→ **PROBLEM**
Extract the line that contains "left hip: (569, 704)" and every line after it to the end of the records below, exactly as written and nothing else.

= Beginning of Section =

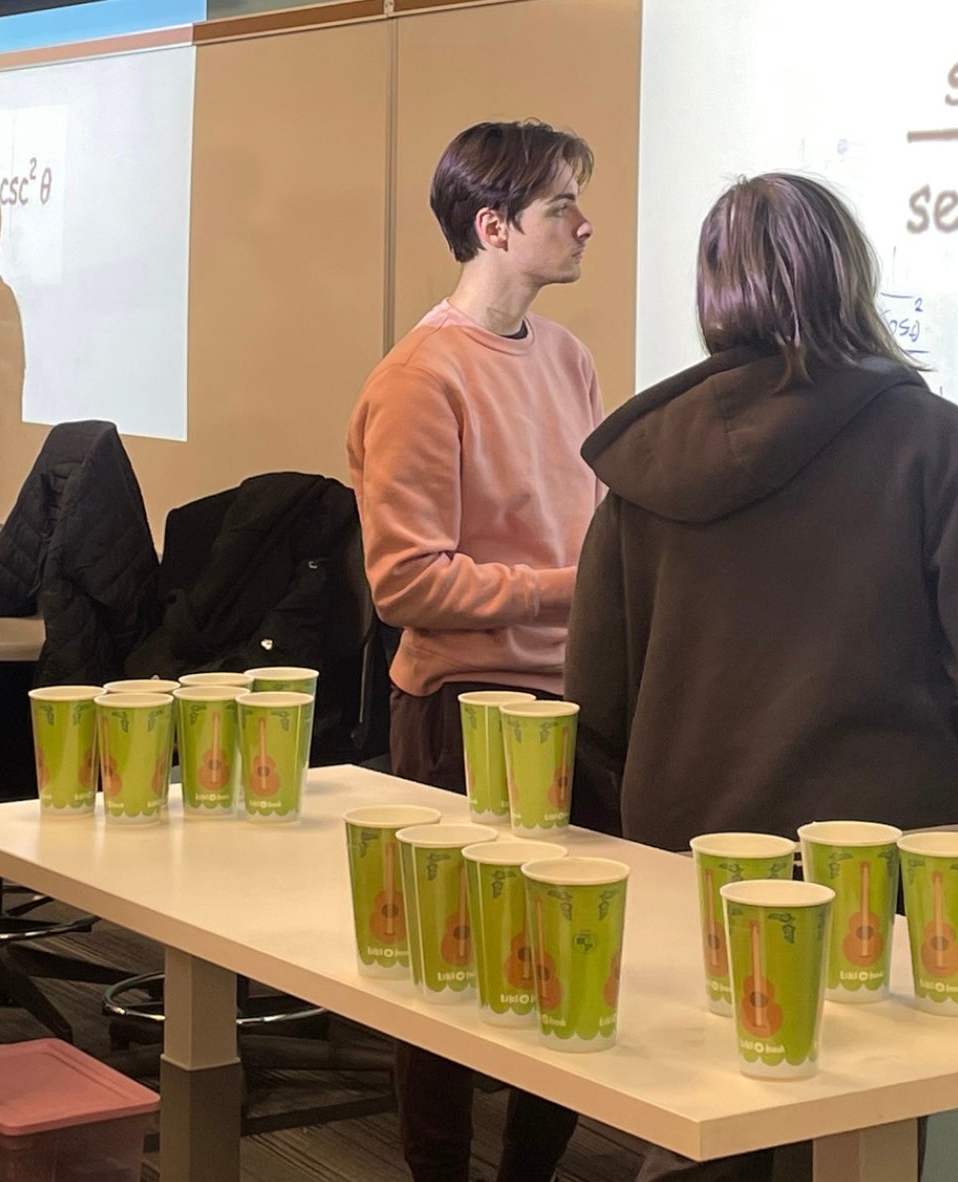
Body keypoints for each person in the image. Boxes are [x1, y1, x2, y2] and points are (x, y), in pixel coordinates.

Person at [561, 171, 958, 1180]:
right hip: (889, 876)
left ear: (710, 292)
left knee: (698, 1131)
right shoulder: (940, 447)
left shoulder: (642, 468)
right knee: (858, 1148)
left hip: (692, 866)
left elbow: (594, 699)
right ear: (848, 276)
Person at [346, 118, 602, 1182]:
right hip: (463, 710)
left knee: (568, 970)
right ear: (493, 228)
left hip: (569, 704)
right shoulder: (420, 377)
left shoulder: (568, 358)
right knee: (448, 975)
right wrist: (571, 592)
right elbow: (404, 583)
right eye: (560, 207)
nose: (584, 224)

= End of Section =

→ **SOLUTION FOR THIS EXERCISE**
left hip: (569, 704)
right shoulder: (420, 377)
left shoulder: (568, 358)
right knee: (448, 975)
right wrist: (571, 592)
right elbow: (404, 583)
right eye: (560, 207)
nose: (584, 224)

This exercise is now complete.